Passage provided:
_ _ _ _

Laboratory experiments showed that cyprids of Balanus balanoides settled readily only when offered surfaces which bore settled barnacles of their own species, or the cemented bases left on surfaces from which these barnacles had been removed. Without such surfaces they proved to be capable of postponing setting for at least 2 weeks, and they chose such surfaces in preference to similar surfaces which bore related species. Cyprids of B. crenatus and Elminius modestus were also capable of making this choice.
Setting usually occurred in the immediate vicinity of barnacles or bases, but some cyprids crawled short distances away during their final reconnaissances. When they encountered barnacles attached to glass, they were stimulated to proceed with setting, but they swam away from this unfavourably smooth surface and settled on bare stones nearby.
Fragments from various parts of the body, placed upon surfaces which had never borne barnacles, made these somewhat more favourable for setting. Since attached bases alone produced a strong reaction, the cyprids probably respond to contact between their groping antennules and some substance in the cuticle. They did not settle readily when prevented from making contact with adults by a barrier of bolting silk, or with bases by a thin film of nitrocellulose; chemosensory perception of a water-soluble substance, emanating from settled barnacles, is therefore unlikely to be involved.
The power of the bases to induce setting was retained after heating to over 200° C, but not after heating to 275° C, when charring occurred. It withstood prolonged washing in water, heating with fat solvents and dilute acids, and treatment in the cold with caustic alkalis, concentrated acids, pepsin, formaldehyde, benzoquinone, sodium sulphide, phenol, urea, and diazonium solution. It was destroyed in the cold by sodium hypochlorite, which was observed to dissolve the bases, and also by hot concentrated acids and alkalis. The chemical properties of the active substance are thus entirely consistent with those of quinone-tanned proteins, which are known to form the epicuticle and attachment cement.
A field experiment showed that similar behaviour occurs under natural conditions. It leads cyprids to suitable habitats and it facilitates breeding.

_ _ _ _

[Collected data]
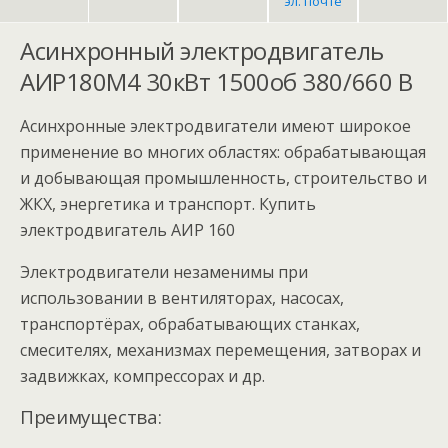
эл. почте
Асинхронный электродвигатель
АИР180M4 30кВт 1500об 380/660 В
Асинхронные электродвигатели имеют широкое
применение во многих областях: обрабатывающая
и добывающая промышленность, строительство и
ЖКХ, энергетика и транспорт. Купить
электродвигатель АИР 160
Электродвигатели незаменимы при
использовании в вентиляторах, насосах,
транспортёрах, обрабатывающих станках,
смесителях, механизмах перемещения, затворах и
задвижках, компрессорах и др.
Преимущества:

_ _ _ _

Task statement:
From the passage on barnacle settlement, copy the part that opens with the words "Laboratory experiments showed" and closes with "making this choice.", swapping "surfaces" for "substrates" each time it appears.

Solution below:
Laboratory experiments showed that cyprids of Balanus balanoides settled readily only when offered substrates which bore settled barnacles of their own species, or the cemented bases left on substrates from which these barnacles had been removed. Without such substrates they proved to be capable of postponing setting for at least 2 weeks, and they chose such substrates in preference to similar substrates which bore related species. Cyprids of B. crenatus and Elminius modestus were also capable of making this choice.